Vols nolisés et produits de la mer

Le marché visé par l’administration de l’aéroport se clarifie de plus en plus. Tout en restant un aéroport de service, la MRC souhaite attirer une nouvelle clientèle sur la piste : les vols touristiques nolisés. «On souhaite développer un marché pour des séjours plus courts en Gaspésie. Pour faire du fish and fly ou du hunt and fly par exemple. Ce genre de clientèle plus aisée nous permettrait d’allonger la saison touristique», explique la préfète. «On vient de s’offrir l’occasion de développer notre milieu», se réjouit-elle.

La MRC envisage aussi mettre l’accent sur l’exportation des produits de la pêche. «C’est une bonne nouvelle, ça pourrait nous permettre de vendre du volume en Europe ou en Asie. On a beaucoup de produits qui doivent être exportés frais», note le président de Lelièvre, Lelièvre et Lemoignan, une importante usine de transformation de fruits de mer, Roch Lelièvre. «En ce moment, pour vendre dans ces marchés, on n’a pas le choix de passer par Montréal ou Halifax. Ça nous enlève de la compétitivité», ajoute-t-il.

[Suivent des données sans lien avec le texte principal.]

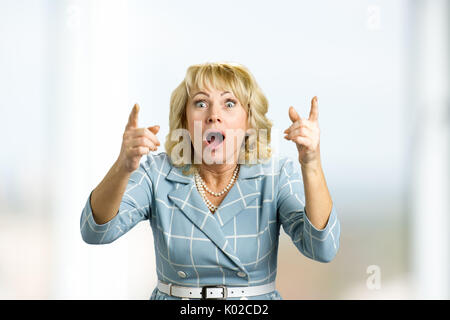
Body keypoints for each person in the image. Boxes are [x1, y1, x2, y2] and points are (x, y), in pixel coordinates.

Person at [80, 62, 340, 300]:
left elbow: (323, 248)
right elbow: (95, 231)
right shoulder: (156, 173)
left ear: (250, 121)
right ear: (184, 119)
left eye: (229, 104)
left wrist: (312, 163)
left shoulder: (276, 175)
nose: (214, 115)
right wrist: (123, 167)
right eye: (201, 103)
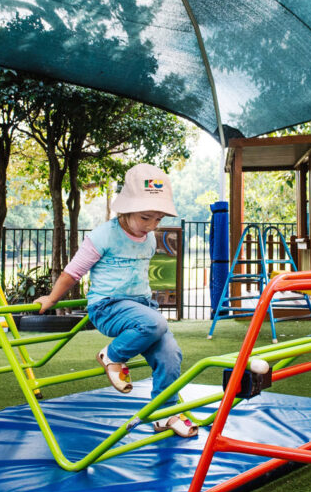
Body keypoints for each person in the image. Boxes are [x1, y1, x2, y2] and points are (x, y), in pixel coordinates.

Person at [34, 163, 197, 437]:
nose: (152, 225)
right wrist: (51, 298)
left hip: (141, 309)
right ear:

Les pêcheries sont un secteur particulièrement compétitif met en garde Nadia Minassian, qui admet que de nombreuses études seront nécessaires avant de voir des cargaisons de homard s’envoler de l’aéroport du Rocher-Percé. «Mais c’est un secteur qui est mature et qui peut grossir. C’est prioritaire de développer ce créneau-là, et les entreprises sont au rendez-vous», soutient-elle.

Avec près de 80 % de la production gaspésienne, les secteurs de Grande-Rivière et de Sainte-Thérèse-de-Gaspé, près de Percé, sont très étroitement reliés à l’industrie de la pêche et de la transformation. De nombreux projets y sont d’ailleurs en développement, notamment un projet d’incubateur pour le milieu. On y retrouve aussi l’école des pêches et de l’aquaculture du Québec.